Modelling of beer sensory staleness based on flavour instability parameters

Abstract

Why was the work done: The deterioration of the flavour of fresh beer is challenging for the brewing industry. Despite extensive research on flavour instability, the focus has centred on a limited set of parameters, rather than taking a broader approach. How was the work done: in this study, the intent was to produce a flavour stable beer. Using a low kilning temperature, malt of low staling potential was used in combination with best brewing practice to produce three batches of unpasteurised top fermented pale beers at a pilot scale. Forty-three markers were analysed in the fresh and aged beers (30°C for 15, 30, 60 and 90 days).
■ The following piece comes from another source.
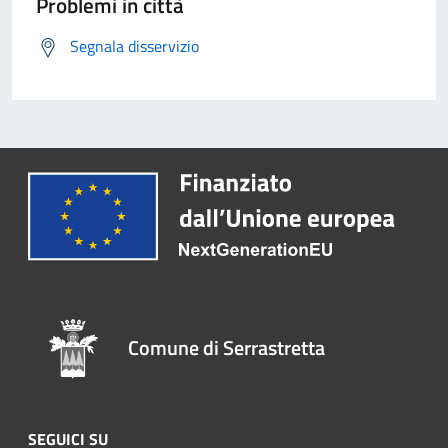
Problemi in città
Segnala disservizio
Comune di Serrastretta
SEGUICI SU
Staleness was evaluated by a trained sensory panel and multivariate data analysis was used to explore how the markers contribute to staleness. What are the main findings: Repeatability was achieved between replicate brews and, subsequently, staling. Polyphenols, haze, total reactive antioxidant potential (TRAP), iso-α-acids, colour, furfural, 2-methylpropanal and 2-methylbutanal showed a strong correlation with staleness. Staleness doubled after 60 days of storage at 30°C, despite volatile aldehydes remaining below their sensory thresholds, implying a synergistic effect of carbonyls contributing to staleness. A Partial Least Square (PLS) model was established, modelling the sensory staleness from 2-methylpropanal, furfural, TRAP and the trans-/cis-iso-α-acids ratio. Why is the work important: The staling phenomena could be reproduced in beers from parallel brewing trials with only minor variations. The four parameters in PLS modelling indicate that beer staling involves a combination of oxidative and non-oxidative pathways.